WHAT YOU NEED TO DO:
Return each entry below without any alteration.

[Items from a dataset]
*** Begin section ***

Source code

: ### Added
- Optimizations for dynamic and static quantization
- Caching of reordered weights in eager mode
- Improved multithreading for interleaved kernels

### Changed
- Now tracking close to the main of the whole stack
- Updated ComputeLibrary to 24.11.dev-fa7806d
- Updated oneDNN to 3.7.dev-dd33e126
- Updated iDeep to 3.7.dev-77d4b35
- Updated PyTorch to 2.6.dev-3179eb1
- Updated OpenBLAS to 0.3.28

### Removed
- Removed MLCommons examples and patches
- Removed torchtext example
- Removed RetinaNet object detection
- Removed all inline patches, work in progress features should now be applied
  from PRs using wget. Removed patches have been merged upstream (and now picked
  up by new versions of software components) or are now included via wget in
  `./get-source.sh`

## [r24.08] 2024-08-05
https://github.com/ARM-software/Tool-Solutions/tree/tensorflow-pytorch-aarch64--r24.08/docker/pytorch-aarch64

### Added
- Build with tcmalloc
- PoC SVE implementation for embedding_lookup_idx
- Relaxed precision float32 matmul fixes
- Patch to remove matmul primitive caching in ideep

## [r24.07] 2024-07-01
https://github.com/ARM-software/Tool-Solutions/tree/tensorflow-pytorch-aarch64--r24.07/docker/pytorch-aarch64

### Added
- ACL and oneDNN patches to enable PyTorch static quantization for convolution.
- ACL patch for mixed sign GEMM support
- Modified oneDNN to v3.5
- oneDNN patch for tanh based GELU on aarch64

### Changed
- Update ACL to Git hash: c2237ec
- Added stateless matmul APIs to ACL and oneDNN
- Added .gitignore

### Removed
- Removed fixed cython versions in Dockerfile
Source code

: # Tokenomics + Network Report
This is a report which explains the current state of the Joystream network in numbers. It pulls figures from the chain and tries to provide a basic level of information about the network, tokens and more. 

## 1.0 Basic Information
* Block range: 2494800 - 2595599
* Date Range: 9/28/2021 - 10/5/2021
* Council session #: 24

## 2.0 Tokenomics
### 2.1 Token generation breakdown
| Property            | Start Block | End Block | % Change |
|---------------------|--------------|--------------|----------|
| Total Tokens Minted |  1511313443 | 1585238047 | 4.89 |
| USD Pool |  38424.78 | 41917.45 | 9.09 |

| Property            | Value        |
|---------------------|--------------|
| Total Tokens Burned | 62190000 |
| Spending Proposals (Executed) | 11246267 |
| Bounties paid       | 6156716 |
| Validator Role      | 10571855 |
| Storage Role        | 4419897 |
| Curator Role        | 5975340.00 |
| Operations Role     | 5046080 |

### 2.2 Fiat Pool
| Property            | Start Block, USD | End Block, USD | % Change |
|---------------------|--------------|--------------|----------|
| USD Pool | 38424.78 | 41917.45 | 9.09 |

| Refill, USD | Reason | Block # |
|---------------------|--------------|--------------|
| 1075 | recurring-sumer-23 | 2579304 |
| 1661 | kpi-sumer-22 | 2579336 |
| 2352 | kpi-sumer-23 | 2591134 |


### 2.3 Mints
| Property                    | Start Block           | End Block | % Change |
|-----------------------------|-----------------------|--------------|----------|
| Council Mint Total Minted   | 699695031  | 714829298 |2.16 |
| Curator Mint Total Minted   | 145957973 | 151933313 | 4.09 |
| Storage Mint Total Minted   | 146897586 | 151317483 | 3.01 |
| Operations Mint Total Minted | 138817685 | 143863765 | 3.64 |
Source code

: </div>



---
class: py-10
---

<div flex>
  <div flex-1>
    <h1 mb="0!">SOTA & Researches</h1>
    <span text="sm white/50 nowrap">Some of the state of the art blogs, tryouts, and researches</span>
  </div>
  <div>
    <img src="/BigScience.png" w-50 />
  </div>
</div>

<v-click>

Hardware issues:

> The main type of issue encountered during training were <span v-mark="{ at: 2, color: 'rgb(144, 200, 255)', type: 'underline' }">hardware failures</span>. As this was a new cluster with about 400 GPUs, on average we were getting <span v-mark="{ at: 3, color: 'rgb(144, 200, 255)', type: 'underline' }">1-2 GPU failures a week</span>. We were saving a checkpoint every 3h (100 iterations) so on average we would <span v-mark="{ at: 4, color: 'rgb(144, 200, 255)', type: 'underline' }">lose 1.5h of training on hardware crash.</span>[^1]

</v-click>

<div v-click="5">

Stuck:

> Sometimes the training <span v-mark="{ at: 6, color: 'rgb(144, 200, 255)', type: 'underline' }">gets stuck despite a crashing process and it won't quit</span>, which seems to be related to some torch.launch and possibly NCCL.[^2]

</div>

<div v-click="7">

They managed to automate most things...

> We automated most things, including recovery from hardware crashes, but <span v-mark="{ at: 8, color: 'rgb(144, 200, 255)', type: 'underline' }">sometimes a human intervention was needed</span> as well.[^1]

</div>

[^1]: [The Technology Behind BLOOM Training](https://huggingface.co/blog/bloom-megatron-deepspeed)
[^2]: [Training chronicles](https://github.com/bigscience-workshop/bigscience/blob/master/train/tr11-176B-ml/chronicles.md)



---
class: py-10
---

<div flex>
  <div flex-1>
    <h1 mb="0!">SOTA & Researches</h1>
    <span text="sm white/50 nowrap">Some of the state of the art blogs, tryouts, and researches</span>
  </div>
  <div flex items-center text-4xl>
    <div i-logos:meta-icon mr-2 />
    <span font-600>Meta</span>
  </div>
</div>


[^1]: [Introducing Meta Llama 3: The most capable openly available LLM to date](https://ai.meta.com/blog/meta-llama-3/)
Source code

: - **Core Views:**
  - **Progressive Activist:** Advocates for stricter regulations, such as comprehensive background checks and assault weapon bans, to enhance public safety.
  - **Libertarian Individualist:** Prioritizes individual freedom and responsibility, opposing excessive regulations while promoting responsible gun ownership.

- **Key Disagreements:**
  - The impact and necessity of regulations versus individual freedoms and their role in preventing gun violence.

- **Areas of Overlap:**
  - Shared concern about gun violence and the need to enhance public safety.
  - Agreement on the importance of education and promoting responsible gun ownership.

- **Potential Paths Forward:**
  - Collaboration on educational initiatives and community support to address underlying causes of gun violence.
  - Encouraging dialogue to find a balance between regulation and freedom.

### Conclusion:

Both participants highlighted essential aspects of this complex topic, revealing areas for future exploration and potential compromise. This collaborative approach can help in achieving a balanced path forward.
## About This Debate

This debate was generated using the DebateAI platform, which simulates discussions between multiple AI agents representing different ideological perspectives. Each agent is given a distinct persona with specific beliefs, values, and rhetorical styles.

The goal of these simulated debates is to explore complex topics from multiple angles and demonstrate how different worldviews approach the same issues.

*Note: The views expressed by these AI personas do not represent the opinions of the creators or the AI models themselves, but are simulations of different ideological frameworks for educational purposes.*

*** End section ***

RESPONSE TO THIS EXERCISE:
Source code

: ### Added
- Optimizations for dynamic and static quantization
- Caching of reordered weights in eager mode
- Improved multithreading for interleaved kernels

### Changed
- Now tracking close to the main of the whole stack
- Updated ComputeLibrary to 24.11.dev-fa7806d
- Updated oneDNN to 3.7.dev-dd33e126
- Updated iDeep to 3.7.dev-77d4b35
- Updated PyTorch to 2.6.dev-3179eb1
- Updated OpenBLAS to 0.3.28

### Removed
- Removed MLCommons examples and patches
- Removed torchtext example
- Removed RetinaNet object detection
- Removed all inline patches, work in progress features should now be applied
  from PRs using wget. Removed patches have been merged upstream (and now picked
  up by new versions of software components) or are now included via wget in
  `./get-source.sh`

## [r24.08] 2024-08-05
https://github.com/ARM-software/Tool-Solutions/tree/tensorflow-pytorch-aarch64--r24.08/docker/pytorch-aarch64

### Added
- Build with tcmalloc
- PoC SVE implementation for embedding_lookup_idx
- Relaxed precision float32 matmul fixes
- Patch to remove matmul primitive caching in ideep

## [r24.07] 2024-07-01
https://github.com/ARM-software/Tool-Solutions/tree/tensorflow-pytorch-aarch64--r24.07/docker/pytorch-aarch64

### Added
- ACL and oneDNN patches to enable PyTorch static quantization for convolution.
- ACL patch for mixed sign GEMM support
- Modified oneDNN to v3.5
- oneDNN patch for tanh based GELU on aarch64

### Changed
- Update ACL to Git hash: c2237ec
- Added stateless matmul APIs to ACL and oneDNN
- Added .gitignore

### Removed
- Removed fixed cython versions in Dockerfile
Source code

: # Tokenomics + Network Report
This is a report which explains the current state of the Joystream network in numbers. It pulls figures from the chain and tries to provide a basic level of information about the network, tokens and more. 

## 1.0 Basic Information
* Block range: 2494800 - 2595599
* Date Range: 9/28/2021 - 10/5/2021
* Council session #: 24

## 2.0 Tokenomics
### 2.1 Token generation breakdown
| Property            | Start Block | End Block | % Change |
|---------------------|--------------|--------------|----------|
| Total Tokens Minted |  1511313443 | 1585238047 | 4.89 |
| USD Pool |  38424.78 | 41917.45 | 9.09 |

| Property            | Value        |
|---------------------|--------------|
| Total Tokens Burned | 62190000 |
| Spending Proposals (Executed) | 11246267 |
| Bounties paid       | 6156716 |
| Validator Role      | 10571855 |
| Storage Role        | 4419897 |
| Curator Role        | 5975340.00 |
| Operations Role     | 5046080 |

### 2.2 Fiat Pool
| Property            | Start Block, USD | End Block, USD | % Change |
|---------------------|--------------|--------------|----------|
| USD Pool | 38424.78 | 41917.45 | 9.09 |

| Refill, USD | Reason | Block # |
|---------------------|--------------|--------------|
| 1075 | recurring-sumer-23 | 2579304 |
| 1661 | kpi-sumer-22 | 2579336 |
| 2352 | kpi-sumer-23 | 2591134 |


### 2.3 Mints
| Property                    | Start Block           | End Block | % Change |
|-----------------------------|-----------------------|--------------|----------|
| Council Mint Total Minted   | 699695031  | 714829298 |2.16 |
| Curator Mint Total Minted   | 145957973 | 151933313 | 4.09 |
| Storage Mint Total Minted   | 146897586 | 151317483 | 3.01 |
| Operations Mint Total Minted | 138817685 | 143863765 | 3.64 |
Source code

: </div>



---
class: py-10
---

<div flex>
  <div flex-1>
    <h1 mb="0!">SOTA & Researches</h1>
    <span text="sm white/50 nowrap">Some of the state of the art blogs, tryouts, and researches</span>
  </div>
  <div>
    <img src="/BigScience.png" w-50 />
  </div>
</div>

<v-click>

Hardware issues:

> The main type of issue encountered during training were <span v-mark="{ at: 2, color: 'rgb(144, 200, 255)', type: 'underline' }">hardware failures</span>. As this was a new cluster with about 400 GPUs, on average we were getting <span v-mark="{ at: 3, color: 'rgb(144, 200, 255)', type: 'underline' }">1-2 GPU failures a week</span>. We were saving a checkpoint every 3h (100 iterations) so on average we would <span v-mark="{ at: 4, color: 'rgb(144, 200, 255)', type: 'underline' }">lose 1.5h of training on hardware crash.</span>[^1]

</v-click>

<div v-click="5">

Stuck:

> Sometimes the training <span v-mark="{ at: 6, color: 'rgb(144, 200, 255)', type: 'underline' }">gets stuck despite a crashing process and it won't quit</span>, which seems to be related to some torch.launch and possibly NCCL.[^2]

</div>

<div v-click="7">

They managed to automate most things...

> We automated most things, including recovery from hardware crashes, but <span v-mark="{ at: 8, color: 'rgb(144, 200, 255)', type: 'underline' }">sometimes a human intervention was needed</span> as well.[^1]

</div>

[^1]: [The Technology Behind BLOOM Training](https://huggingface.co/blog/bloom-megatron-deepspeed)
[^2]: [Training chronicles](https://github.com/bigscience-workshop/bigscience/blob/master/train/tr11-176B-ml/chronicles.md)



---
class: py-10
---

<div flex>
  <div flex-1>
    <h1 mb="0!">SOTA & Researches</h1>
    <span text="sm white/50 nowrap">Some of the state of the art blogs, tryouts, and researches</span>
  </div>
  <div flex items-center text-4xl>
    <div i-logos:meta-icon mr-2 />
    <span font-600>Meta</span>
  </div>
</div>


[^1]: [Introducing Meta Llama 3: The most capable openly available LLM to date](https://ai.meta.com/blog/meta-llama-3/)
Source code

: - **Core Views:**
  - **Progressive Activist:** Advocates for stricter regulations, such as comprehensive background checks and assault weapon bans, to enhance public safety.
  - **Libertarian Individualist:** Prioritizes individual freedom and responsibility, opposing excessive regulations while promoting responsible gun ownership.

- **Key Disagreements:**
  - The impact and necessity of regulations versus individual freedoms and their role in preventing gun violence.

- **Areas of Overlap:**
  - Shared concern about gun violence and the need to enhance public safety.
  - Agreement on the importance of education and promoting responsible gun ownership.

- **Potential Paths Forward:**
  - Collaboration on educational initiatives and community support to address underlying causes of gun violence.
  - Encouraging dialogue to find a balance between regulation and freedom.

### Conclusion:

Both participants highlighted essential aspects of this complex topic, revealing areas for future exploration and potential compromise. This collaborative approach can help in achieving a balanced path forward.
## About This Debate

This debate was generated using the DebateAI platform, which simulates discussions between multiple AI agents representing different ideological perspectives. Each agent is given a distinct persona with specific beliefs, values, and rhetorical styles.

The goal of these simulated debates is to explore complex topics from multiple angles and demonstrate how different worldviews approach the same issues.

*Note: The views expressed by these AI personas do not represent the opinions of the creators or the AI models themselves, but are simulations of different ideological frameworks for educational purposes.*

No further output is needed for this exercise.